ということで、賃料=生活コストに歯止めをかけるということが昨年ニューヨークで自宅を購入したバイヤーの最も大きな動機ということでした。

家族構成がかわったから買う

ニューヨークに限らず家族構成の変化というのは不動産売買や借り換えの大きな理由の一つです。結婚するから購入したい、離婚するから売却したい、子供が生まれるから購入したい、子供が家を出るから売却したい・・・などライフスタイルと家族サイズにあった物件を探すわけですが、このようなライフイベントの際には、将来に対する計画や資産作りなどについてより真剣に考える機会でもあり、不動産の購入・売却を考える大きな理由となっています。

またそれまで小さかった子供が就学することで学区を考慮しての引っ越しが必要となり物件購入に踏み切るという話も多く聞かれました。

お金が手に入ったから買う

この理由による購入もかなりの数あがり、その場での集計では物件購入理由の上位となりました。

ウォールストリートのボーナスは、購入者の25%が全額現金での購入と言われるニューヨーク不動産売買では、その動向を左右する指標の一つですが、このところのボーナスの動向は好調で、2016年は昨対で1%増、2017年は同3.8%増となっています。

現金を取得理由はボーナスによるものが多数をしめましたが、他にも遺産の相続やビジネスの売却、その他資産の売却などがありました。

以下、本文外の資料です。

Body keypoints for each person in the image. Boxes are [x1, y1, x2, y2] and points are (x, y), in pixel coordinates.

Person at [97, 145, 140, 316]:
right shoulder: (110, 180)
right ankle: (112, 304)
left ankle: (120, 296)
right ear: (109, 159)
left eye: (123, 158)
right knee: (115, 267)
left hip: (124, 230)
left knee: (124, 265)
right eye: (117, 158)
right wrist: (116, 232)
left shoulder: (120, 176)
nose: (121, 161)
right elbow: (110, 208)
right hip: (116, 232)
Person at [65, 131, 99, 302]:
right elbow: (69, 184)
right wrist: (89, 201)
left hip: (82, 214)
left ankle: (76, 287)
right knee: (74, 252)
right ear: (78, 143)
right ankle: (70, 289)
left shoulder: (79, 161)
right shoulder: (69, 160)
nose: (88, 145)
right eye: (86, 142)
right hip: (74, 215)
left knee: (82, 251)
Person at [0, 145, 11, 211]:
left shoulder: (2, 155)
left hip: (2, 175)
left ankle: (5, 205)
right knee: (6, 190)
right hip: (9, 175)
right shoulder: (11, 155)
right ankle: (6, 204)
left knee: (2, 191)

またこれらの現金収入があったことによる不動産購入では、100%現金での購入だけではなく、頭金を大きくローン部分を小さくした購入者の割合が増えているという声が多く聞かれました。

ダウンサイジングのために買う

以外に多かったのが「ダウンサイジング」という理由です。ただダンサイジングをするということ自体に理由があり、その理由は多くの場合「賃料の値上がり」や「家族構成の変化」と絡んでいます。

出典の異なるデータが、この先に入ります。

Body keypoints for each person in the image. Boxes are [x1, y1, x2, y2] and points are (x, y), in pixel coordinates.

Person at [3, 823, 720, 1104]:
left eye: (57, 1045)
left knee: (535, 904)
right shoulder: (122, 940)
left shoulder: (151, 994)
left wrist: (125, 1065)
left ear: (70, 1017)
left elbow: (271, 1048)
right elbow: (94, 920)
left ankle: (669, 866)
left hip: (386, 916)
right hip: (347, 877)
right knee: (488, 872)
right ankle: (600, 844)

例えばこれまで家族で住んでいた賃貸アパートから子供が巣立ったことで夫婦のみで暮らすためのアパートを購入するという場合や、離婚によりそれまで持っていた物件を売却、その後自分用にサイズの小さいアパートを購入するなど、またキャッシュアウトのためにそれまで住んでいた大型のコンドミニアムを売却し小さめの物件を購入するというストーリーも具体的な数字で紹介されました。

漠然とした不安感から買う

これは直接的な不動産購入の理由というわけではありませんが、経済や政治に対する先行き不安感からの購入や資産を守るという意味での購入という話が非常に多くでました。

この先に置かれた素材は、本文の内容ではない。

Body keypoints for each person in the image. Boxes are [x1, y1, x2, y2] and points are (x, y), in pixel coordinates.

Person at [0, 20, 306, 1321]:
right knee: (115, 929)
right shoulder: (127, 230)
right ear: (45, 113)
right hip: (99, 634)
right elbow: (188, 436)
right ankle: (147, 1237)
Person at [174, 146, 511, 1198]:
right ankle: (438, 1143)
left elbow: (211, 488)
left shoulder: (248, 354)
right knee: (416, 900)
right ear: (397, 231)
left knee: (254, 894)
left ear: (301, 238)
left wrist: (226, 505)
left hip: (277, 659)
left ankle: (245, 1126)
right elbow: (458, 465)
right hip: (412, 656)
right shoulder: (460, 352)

個々のストーリーや置かれているシチュエーションには違いがあるものの数十万ドルから数ミリオンの物件まで、昨年自宅を購入し他あらゆる購入者層に見られた傾向です。

また昨年の物件購入理由とはことなりますが、新しい課税制度の導入に対する影響についても多くの意見交換がされました。ただ住宅ローン利息に対する課税控除の縮小が当初の500Kから750Kに緩和されこともあり、(高額物件はローンを使用しない購入が多いため)大きな影響は見られないのではないかとの意見が大半をしめました。